# How big is big enough for a hive?



## Runners (Nov 6, 2003)

I'm asking this for my bee-keepers in the family.

We have 4 hives, all four have 2 deeps and 1 super installed. One of the hives swarmed, but we got 'em back and their going great guns in a formerly queenless hive.

This is May.... The nectar is flowing, and we have 10 acres of clover - alfalfa - buckwheat just starting to sprout. When this stuff comes into bloom, I'm guessing they're gonna be filling up supers like crazy, right?

What would be a good number of extra supers per hive to have on-hand? I was thinking/planning 2 more per hive, and at least one extra hive for swarms, or as a bare minimum a nuc?


Another question...
Summer is just around the corner, and it's already kinda dry. We've noticed bees in places where water is, but it's several hundred yards from the hives - this is on hot days (+85f). Can someone recommend some kind of water fountian or watering station that's minimal maintenance for bee keeping? By coincidence, I'm running an underground water line about 100' past the hives, so I could easily tap into it for a little do-dad-watering-thing.


----------



## WayneH (Apr 29, 2005)

I'm not sure about your extra super question. You could set yourself up with two supers each and then extract honey from the full ones if you need a third.

For a watering system, you don't need anything spectacular. A lot of people like to have tubs with wood or something floating in it. I don't like that partly because you still end up drowning a few bees, but mostly because standing water around here draws mosquitoes. 

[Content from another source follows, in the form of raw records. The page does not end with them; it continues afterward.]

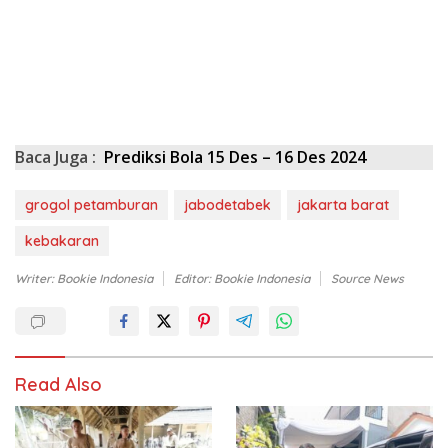
Baca Juga :
Prediksi Bola 15 Des – 16 Des 2024
grogol petamburan
jabodetabek
jakarta barat
kebakaran
Writer: Bookie Indonesia
Editor: Bookie Indonesia
Source News
Read Also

What's worked best for me is a drip system. All you need to do is place a cement block under a slowly dripping faucet.

Wayne



Runners said:


> I'm asking this for my bee-keepers in the family.
> 
> We have 4 hives, all four have 2 deeps and 1 super installed. One of the hives swarmed, but we got 'em back and their going great guns in a formerly queenless hive.
> 
> ...


----------



## Runners (Nov 6, 2003)

A cement block as in a cinder block? I suppose all those little crevices would be just about right to a bee to land, dip into a little divit, get a load and fly off?

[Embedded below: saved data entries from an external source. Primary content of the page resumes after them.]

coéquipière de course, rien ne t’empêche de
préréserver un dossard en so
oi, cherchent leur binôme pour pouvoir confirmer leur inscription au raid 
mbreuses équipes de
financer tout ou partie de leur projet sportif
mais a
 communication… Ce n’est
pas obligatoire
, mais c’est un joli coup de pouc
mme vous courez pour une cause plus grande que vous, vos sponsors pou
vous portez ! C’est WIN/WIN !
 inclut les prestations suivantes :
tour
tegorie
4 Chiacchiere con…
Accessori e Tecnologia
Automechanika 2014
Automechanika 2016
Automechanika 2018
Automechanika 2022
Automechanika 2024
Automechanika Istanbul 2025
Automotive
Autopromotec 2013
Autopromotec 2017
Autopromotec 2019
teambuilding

(yeah, I probably would have wound up engineering something spetacular that would have attracted every possum, ****, bear and butterfly - and the bees would have hated it.)

Just had a thought...
How about a little bit of that drip irrigation tube, a foot or so long, just leave it hanging on the faucet?


----------



## beeman97 (Jul 13, 2003)

If your supers are drawn & your hives are at good strength, then 3 to 4 supers is not to many to have on hand for filling, if the supers have to be drawn 1st, then 2 to 3 is more in hand for the task. it all depends on each hives strength of course. as far as a water source i have never watered my bee's in the 15 yrs ive kept them & never even thought about it. bee's will travel up to 3 miles for what they need & there is usually no problem with them finding water with in that distance.
Here in n.c. there is always a good dew on the ground in the morning during the summer even in the dryer times of the summer. Personally i wouldnt worry about the water thing.
Good Luck
Rick






Runners said:


> I'm asking this for my bee-keepers in the family.
> 
> We have 4 hives, all four have 2 deeps and 1 super installed. One of the hives swarmed, but we got 'em back and their going great guns in a formerly queenless hive.
> 
> ...


----------